Ironically, at least one commentator has suggested for the United Kingdom, that it may take note of the Canadian direction: Martin Wolf wrote in the Financial Times: “So where, when the dust has settled, will the UK end up? It will become Canada. It will have a trade relationship with the EU similar to Canada’s. It will relate to the EU in a way not dissimilar to Canada’s relationship with the US. It will remain a middle-of-the-road democracy, like Canada, and not become, as David Davis, secretary of state for Brexit puts it, a “Mad Max” dystopia leading a regulatory race to the bottom. Finally, like Canada, it can seek a modestly positive global influence.”
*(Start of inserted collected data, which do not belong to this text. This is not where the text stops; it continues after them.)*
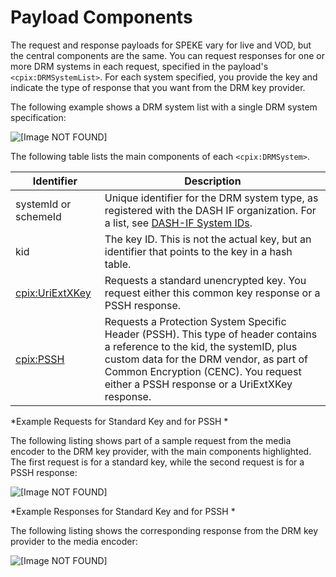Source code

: # Payload Components<a name="payload-components"></a>

The request and response payloads for SPEKE vary for live and VOD, but the central components are the same\. You can request responses for one or more DRM systems in each request, specified in the payload's `<cpix:DRMSystemList>`\. For each system specified, you provide the key and indicate the type of response that you want from the DRM key provider\. 

The following example shows a DRM system list with a single DRM system specification: 

![\[Image NOT FOUND\]](http://docs.aws.amazon.com/speke/latest/documentation/images/RequestIntroSimple.png)

The following table lists the main components of each `<cpix:DRMSystem>`\.


| Identifier  | Description | 
| --- | --- | 
| systemId or schemeId | Unique identifier for the DRM system type, as registered with the DASH IF organization\. For a list, see [DASH\-IF System IDs](https://dashif.org/identifiers/content_protection/)\. | 
| kid | The key ID\. This is not the actual key, but an identifier that points to the key in a hash table\. | 
| <cpix:UriExtXKey> | Requests a standard unencrypted key\. You request either this common key response or a PSSH response\.  | 
| <cpix:PSSH> | Requests a Protection System Specific Header \(PSSH\)\. This type of header contains a reference to the kid, the systemID, plus custom data for the DRM vendor, as part of Common Encryption \(CENC\)\. You request either a PSSH response or a UriExtXKey response\.  | 

*Example Requests for Standard Key and for PSSH *

The following listing shows part of a sample request from the media encoder to the DRM key provider, with the main components highlighted\. The first request is for a standard key, while the second request is for a PSSH response: 

![\[Image NOT FOUND\]](http://docs.aws.amazon.com/speke/latest/documentation/images/RequestIntro1.png)

*Example Responses for Standard Key and for PSSH *

The following listing shows the corresponding response from the DRM key provider to the media encoder: 

![\[Image NOT FOUND\]](http://docs.aws.amazon.com/speke/latest/documentation/images/ResponseIntro1.png)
Michel Barnier, the EU’s chief negotiator, has explained why the UK’s future trading relationship with the EU will be similar to that in CETA. This agreement allows both sides to enter into separate deals with other partners. It also puts Canada outside the EU’s customs union and single market. Thus CETA provides limited benefits to providers of services. A word of caution from Scotland though: In discussing the grandiose and imaginative notion that Scotland might join the Canadian federation after Brexit, Scottish-Canadian journalist Julie Rampen wrote: There is one time Canada is anathema to the Scottish government, however, and that is when it is followed by the word “plus.” This is a reference to the Canada-EU trade deal, seen as a poor alternative to access to the EU’s single market, which Britain is expected to leave after Brexit.